I decided to do the reverse of the normal direction to make it easier climbing up south facing cols and descending north facing.

The SP Trail went by slowly, while questioning my real desire, but after 17km, I popped out in the alpine at the new Russet Lake Hut and the alpine views renewed my enthusiasm.

The first third of the alpine portion went smoothly, over Refuse Pinnacle (chossy) and Overlord to drop to the glacial Overlord-Fitz notch and then a massive boot ski down the Benvolio Glacier.

The first crux of the day was climbing back up Iago (normally an easy ski down) but I managed to link snow patches and gravely ledges to hit the col and gain the Iago Glacier.

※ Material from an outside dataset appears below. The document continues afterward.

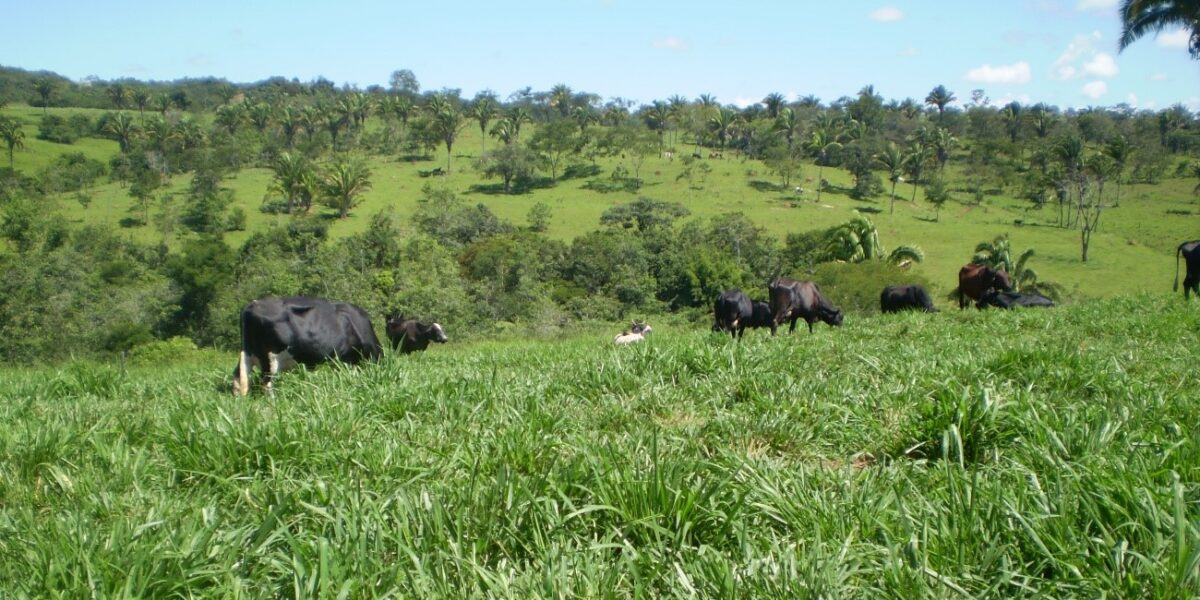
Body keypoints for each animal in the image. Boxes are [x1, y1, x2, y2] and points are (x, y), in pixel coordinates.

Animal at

Some crevasses on the Iago gave me trouble so I opted for crampons and to jump on some exposed ice I could clearly see was continuous.

The next portion up to Couloir Ridge is easy in winter but was horribly loose rock and took a bit more concentration.

Things continued smoothly again until the Naden Glacier Col where some fun slab climbing was required to get off the snow and then a complicated jump and side-slip was needed to avoid the bergshrund on the far side.

More slogging ensued up the Naden and the Ripsaw but with awesome views of the north side glaciers on MacBeth and Overlord.

The Tremor-Shudder Col was the final major crux involving some low-5th climbing down into the moat/shrund and then a big jump out. After a full day without seeing a soul, I was quite surprised to meet four people on Pattison Shoulder - a group on a climbing course equally surprised to see me after being alone the previous four days! With Blackcomb in sight, I motored down the Pattison Glacier to Decker Shoulder and it was quick cruising down the hiking trails and runs back to my starting point in the Village! I was super happy with a time of 8.5hrs over 46km and 3100m+ (the ski time is around 6hrs).

I wasn't ever in too much of a rush and carried a bit more gear than necessary but also had minimal faffing and managed a fairly direct route! It was a pleasure to get some time in a different season in a place I've spent so much.

Familiarity with the glaciers and cols was critical to moving smoothly - it would be a very difficult onsight! It was also great to be solo.

I love doing adventures with friends but it also requires a bit more mental focus to be on your own - something that feels good!